|DID IT HAPPEN OR WAS IT HEADY FANTASY??
||[Feb. 17th, 2009|02:42 pm]
A few days ago I am ALMOST CERTAIN I read an article about ratings for websites, and the proper way to calculate your top lists with them: "highest rated items", things like that. They're tricky, because when you show something like "Top 10 things", these lists tend to be static. That's why most websites have an "in the past 7 days" rider, the article said, to shake things up, because once something enters that list it tends to stay. And you want to rate an item with ten 5 star ratings and one 1 star rating higher than something with ten 3 1/2 star ratings. Right?|
The article also specifically mentioned Amazon.com and another site as doing this sort of thing wrong, and showed examples from their sites. The trick was the way you'd expect to do it (the naive way) has some hidden flaws. The article then gave a better way of doing it involving some complicated math and some simple code. It was in a trendy language. Ruby? Python?
Anyway I'm pretty sure I skimmed the article, but I can't find it. And I had a dream where my friend Pat and I were looking for the article, but all we found was a hand-written version of it (?) and it was missing some pages. When I woke up I wasn't sure if the article had ever existed in the first place, or if I had dreamed it! I'm pretty sure I skimmed it and THEN dreamed about it, but any memory I have of skimming a random website is so flimsy that it may have been part of the dream too.
So if you came across this article please let me know! I have not been confused as to whether something happened or I dreamed it in at least a decade, and I wish it was over something way cooler than a website showing you a better way to generate a list on a computer.
UPDATE: Here it is! gregstoll shares my dreams.
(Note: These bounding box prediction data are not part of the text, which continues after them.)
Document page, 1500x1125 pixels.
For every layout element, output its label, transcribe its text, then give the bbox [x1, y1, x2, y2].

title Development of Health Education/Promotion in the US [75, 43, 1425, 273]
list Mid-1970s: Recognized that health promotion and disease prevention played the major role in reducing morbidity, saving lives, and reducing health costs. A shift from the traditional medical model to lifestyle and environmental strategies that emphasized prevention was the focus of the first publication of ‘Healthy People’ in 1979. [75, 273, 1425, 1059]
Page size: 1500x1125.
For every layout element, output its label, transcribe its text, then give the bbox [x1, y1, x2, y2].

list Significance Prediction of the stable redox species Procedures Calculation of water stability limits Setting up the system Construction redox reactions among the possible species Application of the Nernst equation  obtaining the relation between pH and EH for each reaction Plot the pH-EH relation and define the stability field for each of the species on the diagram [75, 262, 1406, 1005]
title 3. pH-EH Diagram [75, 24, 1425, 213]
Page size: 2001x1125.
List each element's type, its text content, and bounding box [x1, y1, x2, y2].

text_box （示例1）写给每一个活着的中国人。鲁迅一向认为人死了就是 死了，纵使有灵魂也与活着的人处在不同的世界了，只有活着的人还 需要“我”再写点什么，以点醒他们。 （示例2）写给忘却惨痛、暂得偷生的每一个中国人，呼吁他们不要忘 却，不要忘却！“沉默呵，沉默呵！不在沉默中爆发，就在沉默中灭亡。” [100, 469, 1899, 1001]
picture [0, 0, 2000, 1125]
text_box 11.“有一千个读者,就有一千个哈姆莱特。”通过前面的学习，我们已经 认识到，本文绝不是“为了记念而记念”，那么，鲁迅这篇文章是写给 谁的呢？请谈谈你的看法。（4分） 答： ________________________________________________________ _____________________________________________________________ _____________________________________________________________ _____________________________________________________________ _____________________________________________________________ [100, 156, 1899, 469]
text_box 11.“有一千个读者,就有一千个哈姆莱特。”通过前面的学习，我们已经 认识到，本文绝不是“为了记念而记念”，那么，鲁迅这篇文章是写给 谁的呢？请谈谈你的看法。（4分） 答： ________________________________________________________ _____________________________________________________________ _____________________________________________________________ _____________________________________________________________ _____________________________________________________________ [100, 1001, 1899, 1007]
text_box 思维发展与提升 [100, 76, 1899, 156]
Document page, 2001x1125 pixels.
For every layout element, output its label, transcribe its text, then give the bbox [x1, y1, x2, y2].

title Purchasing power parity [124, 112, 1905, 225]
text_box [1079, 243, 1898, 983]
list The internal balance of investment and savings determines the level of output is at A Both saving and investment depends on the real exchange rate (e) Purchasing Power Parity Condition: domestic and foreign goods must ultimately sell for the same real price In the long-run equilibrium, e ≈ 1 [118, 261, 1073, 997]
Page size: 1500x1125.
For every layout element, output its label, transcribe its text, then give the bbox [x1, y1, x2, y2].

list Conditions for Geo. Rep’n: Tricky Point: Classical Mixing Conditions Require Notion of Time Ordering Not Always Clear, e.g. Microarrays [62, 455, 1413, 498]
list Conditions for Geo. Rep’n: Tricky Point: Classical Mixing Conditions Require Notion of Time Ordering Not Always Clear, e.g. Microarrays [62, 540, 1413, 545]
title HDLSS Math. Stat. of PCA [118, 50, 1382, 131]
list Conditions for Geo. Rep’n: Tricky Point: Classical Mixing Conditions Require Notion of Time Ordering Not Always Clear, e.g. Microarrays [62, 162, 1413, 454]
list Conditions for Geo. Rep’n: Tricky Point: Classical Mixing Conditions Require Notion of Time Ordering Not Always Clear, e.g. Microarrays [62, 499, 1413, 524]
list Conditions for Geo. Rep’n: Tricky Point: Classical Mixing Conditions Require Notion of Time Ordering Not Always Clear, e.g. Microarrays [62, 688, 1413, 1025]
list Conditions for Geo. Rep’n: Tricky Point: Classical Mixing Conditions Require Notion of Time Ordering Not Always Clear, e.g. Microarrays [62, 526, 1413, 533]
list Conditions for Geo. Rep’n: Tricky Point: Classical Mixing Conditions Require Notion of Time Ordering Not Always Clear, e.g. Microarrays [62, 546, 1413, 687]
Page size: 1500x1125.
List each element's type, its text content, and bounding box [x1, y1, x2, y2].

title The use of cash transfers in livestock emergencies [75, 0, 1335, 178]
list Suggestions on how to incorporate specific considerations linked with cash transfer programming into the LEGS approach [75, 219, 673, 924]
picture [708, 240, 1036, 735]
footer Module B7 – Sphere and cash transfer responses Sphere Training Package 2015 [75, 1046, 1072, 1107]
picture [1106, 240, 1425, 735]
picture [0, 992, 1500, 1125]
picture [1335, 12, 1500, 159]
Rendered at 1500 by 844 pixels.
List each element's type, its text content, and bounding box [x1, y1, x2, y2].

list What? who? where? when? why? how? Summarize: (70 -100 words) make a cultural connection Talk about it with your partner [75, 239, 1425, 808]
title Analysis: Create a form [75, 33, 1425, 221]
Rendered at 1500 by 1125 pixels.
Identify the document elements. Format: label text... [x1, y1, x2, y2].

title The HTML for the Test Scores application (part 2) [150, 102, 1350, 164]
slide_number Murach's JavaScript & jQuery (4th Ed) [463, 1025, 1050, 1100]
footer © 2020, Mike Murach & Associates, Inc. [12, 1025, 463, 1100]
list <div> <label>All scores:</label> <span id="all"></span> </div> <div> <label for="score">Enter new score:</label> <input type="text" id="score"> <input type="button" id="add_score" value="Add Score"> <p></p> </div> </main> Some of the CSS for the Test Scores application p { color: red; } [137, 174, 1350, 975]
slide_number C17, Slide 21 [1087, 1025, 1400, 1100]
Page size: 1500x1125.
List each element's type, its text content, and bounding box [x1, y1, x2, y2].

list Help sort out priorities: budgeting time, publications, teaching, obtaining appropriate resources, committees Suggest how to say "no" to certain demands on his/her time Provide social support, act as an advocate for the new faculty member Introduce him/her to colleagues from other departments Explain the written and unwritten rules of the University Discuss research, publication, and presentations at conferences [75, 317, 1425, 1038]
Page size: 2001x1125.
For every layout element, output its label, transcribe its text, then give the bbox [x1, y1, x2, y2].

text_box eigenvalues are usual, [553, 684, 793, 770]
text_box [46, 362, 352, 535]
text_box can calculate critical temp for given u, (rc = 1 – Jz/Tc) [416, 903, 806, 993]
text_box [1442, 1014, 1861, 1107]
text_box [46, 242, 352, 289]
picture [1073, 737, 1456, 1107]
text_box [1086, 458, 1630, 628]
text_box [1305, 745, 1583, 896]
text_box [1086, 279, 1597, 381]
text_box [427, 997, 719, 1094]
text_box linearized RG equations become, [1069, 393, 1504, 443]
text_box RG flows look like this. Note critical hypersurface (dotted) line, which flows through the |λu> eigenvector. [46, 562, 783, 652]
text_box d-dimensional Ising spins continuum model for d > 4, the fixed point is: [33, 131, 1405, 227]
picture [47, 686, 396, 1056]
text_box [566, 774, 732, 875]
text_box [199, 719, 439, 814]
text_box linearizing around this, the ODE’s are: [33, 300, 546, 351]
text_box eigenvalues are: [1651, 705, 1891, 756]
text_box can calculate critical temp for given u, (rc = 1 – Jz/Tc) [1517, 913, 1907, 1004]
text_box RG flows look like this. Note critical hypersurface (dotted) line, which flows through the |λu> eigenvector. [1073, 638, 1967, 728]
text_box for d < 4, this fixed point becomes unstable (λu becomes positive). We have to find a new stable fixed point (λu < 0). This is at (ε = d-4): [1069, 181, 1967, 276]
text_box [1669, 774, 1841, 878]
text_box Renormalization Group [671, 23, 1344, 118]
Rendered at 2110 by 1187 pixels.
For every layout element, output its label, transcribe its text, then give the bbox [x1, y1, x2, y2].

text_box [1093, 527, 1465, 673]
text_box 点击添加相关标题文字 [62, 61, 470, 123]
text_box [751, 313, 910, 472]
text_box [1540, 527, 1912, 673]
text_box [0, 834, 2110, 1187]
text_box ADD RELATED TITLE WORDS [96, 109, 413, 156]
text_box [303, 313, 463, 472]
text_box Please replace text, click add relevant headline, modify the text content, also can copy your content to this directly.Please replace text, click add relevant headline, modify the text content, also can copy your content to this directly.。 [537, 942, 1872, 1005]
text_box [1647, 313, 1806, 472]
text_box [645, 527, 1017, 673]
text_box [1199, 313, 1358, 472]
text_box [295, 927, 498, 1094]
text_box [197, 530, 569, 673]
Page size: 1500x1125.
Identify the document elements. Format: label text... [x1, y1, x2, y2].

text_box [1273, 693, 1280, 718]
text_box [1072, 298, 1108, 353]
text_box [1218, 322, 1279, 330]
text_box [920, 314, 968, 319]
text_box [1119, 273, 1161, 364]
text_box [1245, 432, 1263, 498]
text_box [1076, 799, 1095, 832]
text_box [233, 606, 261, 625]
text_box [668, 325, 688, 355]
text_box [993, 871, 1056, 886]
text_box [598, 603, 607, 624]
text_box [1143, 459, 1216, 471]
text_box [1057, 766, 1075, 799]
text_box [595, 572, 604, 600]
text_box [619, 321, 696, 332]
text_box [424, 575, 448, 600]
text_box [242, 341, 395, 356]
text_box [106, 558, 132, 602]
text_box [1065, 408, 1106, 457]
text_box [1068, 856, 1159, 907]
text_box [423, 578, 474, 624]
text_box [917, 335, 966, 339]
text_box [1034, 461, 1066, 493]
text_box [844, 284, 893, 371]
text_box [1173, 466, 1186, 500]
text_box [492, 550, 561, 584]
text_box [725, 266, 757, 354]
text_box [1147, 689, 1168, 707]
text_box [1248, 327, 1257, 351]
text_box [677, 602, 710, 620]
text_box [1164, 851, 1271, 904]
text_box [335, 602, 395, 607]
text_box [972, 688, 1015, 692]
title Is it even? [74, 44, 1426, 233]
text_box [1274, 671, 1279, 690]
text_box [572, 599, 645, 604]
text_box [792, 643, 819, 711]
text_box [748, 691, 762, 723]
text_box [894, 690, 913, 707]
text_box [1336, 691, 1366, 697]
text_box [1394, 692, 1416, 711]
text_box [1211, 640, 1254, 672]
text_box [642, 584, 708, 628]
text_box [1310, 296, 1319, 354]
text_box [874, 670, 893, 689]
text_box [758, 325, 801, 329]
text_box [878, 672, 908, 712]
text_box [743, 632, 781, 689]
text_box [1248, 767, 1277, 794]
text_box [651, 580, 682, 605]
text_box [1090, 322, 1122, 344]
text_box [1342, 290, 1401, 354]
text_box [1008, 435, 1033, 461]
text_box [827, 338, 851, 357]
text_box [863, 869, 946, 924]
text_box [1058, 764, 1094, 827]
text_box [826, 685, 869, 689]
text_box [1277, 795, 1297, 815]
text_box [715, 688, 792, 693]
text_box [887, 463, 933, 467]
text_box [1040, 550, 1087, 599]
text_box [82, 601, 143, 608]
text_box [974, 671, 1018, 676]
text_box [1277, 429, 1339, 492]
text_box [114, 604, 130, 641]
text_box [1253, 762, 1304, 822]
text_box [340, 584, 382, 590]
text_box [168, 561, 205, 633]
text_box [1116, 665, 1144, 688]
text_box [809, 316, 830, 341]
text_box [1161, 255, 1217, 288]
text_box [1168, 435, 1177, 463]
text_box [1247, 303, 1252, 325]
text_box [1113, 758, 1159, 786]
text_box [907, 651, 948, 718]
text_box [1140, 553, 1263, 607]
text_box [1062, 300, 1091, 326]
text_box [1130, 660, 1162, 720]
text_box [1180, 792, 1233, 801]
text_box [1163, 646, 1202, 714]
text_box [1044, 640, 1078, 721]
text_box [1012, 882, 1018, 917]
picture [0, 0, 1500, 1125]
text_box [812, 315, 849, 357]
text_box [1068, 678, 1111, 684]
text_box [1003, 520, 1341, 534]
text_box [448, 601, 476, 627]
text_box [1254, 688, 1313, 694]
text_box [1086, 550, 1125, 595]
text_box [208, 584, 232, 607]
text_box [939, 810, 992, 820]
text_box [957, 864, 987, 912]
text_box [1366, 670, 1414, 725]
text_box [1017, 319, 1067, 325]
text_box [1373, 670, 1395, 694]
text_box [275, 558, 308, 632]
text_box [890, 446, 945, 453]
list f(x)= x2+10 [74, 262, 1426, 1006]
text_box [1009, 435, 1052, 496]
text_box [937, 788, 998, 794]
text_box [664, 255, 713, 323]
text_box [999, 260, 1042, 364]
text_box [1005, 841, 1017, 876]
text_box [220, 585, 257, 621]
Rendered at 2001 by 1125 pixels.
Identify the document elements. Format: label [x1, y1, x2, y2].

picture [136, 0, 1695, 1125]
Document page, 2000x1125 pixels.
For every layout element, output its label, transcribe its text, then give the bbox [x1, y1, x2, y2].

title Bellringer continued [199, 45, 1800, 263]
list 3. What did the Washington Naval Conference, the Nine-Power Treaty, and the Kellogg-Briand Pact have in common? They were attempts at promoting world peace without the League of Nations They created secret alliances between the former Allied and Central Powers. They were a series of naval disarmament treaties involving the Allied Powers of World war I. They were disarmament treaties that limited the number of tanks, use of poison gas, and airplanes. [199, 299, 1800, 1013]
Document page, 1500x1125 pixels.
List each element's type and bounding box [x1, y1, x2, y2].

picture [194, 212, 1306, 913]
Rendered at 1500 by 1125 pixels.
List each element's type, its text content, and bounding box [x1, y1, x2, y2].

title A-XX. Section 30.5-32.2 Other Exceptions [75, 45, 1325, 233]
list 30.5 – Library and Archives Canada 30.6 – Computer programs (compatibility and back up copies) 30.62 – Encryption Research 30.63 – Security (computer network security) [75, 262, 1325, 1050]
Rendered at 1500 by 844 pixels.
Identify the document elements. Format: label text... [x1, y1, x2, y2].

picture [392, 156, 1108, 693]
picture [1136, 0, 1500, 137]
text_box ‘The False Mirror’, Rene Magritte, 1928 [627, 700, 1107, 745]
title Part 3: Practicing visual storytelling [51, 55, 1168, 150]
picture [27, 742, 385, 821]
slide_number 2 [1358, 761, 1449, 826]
Probably not what you're looking for, but possibly related: our mutual acquaintance Leonard Richardson built a web-page recommendation engine called the Ultra Gleeper
, which deliberately discards the most-linked-to things in your circle of awareness via an algorithm he calls "the Indie Rock Peter principle." There's more about it in the intro paper on that page.
I remember when he announced it! The Indie Rock Pete principle is indeed a very solid one.
RYAN. Remember when I went on a long rant about RSS feeds and suggestion engines and stuff? THIS WAS WHAT I WANTED.
I can't even remember what I dreamed and what happened but I'm glad I pointed you in the right direction eventually!
the article you're looking for? I also found it very enlightening.
YES! It is almost literally a dream come true. Thank you!
There's an easier way...
Suppose you have the Amazon system of scoring things from 1-5. Start everything with a single vote of 3.
Then suppose you have two products, one with five 5s and one with fifty 5s. The second one will rank higher because the fifty votes skew it closer to a perfect 5. A single 5 vote gives the product an average score of 4.
I use this system on my own site.
Essentially what you're doing is a very weak Bayesian average. What you're doing is assuming that any item will get 1 vote on average, and that all the votes on all items average to 3. Which will get you some of the benefits of a Bayesian average (ie that a rating needs to prove it's credibility by having large numbers of votes away from the average), but you strengthen it by adding more samples... making it harder to push the rating off of the average. For the proper Bayesian average, the number of samples added should be the mean of the number of votes that an item receives, and the value of those extra samples should be the actual mean of all votes received on all items.
Oh, cool. I've heard "Bayesian average" tossed around before and I've even visited sites that use it (boardgamegeek), but I'd never bothered to look up the specifics.
I kind of feel proud about coming up with a poor man's version independently.
Umm... I'm not a Statistician, but it seems to me like the obvious measure you want to look at is the expected value of the Bernoulli parameter (p in the link) given the known information (namely numbers of upvotes and downvotes); not this Wilson what-a-ma-jig, whatever it is. A simple Bayesian analysis gives that it is given by:
E(p)= integral from 0 to 1 of [P(p) p^(n_u+1) (1-p)^(n_d) dp] / integral from 0 to 1 of [P(p) p^(n_u) (1-p)^(n_d) dp]
Where P(p) is a prior probability distribution on the Bernoulli parameters, which you can approximate presumably from knowing the scores of other items on your site that have lots of votes; n_u is number of upvotes; n_d is number of downvotes. Instead of doing integrals you can change your models to a finite number of possible Bernoulli parameters and get sums instead.
For example, given a uniform prior distribution between 0 and 1, an item with 2 upvotes and 1 downvote will have E(p)=3/5. 1 upvote, no downvotes would give E(p)=2/3. Actually, for a uniform prior, this gives exactly the same result as starting off each item with one upvote and one downvote, which is kind of what moogle suggested.
Was John Leguizamo in this dream? Did he betray you?
He will betray you, Naseem.
Wellity, well well... Look who has been unbanned from this blog!
I am all the time stumbling upon hand-written websites on loose-leaf paper.
Guess what I did! I finally posted day one of my hourlies that I did a month ago on my LJ account! They are awful! HOORAY!!
I approve and don't think they're awful!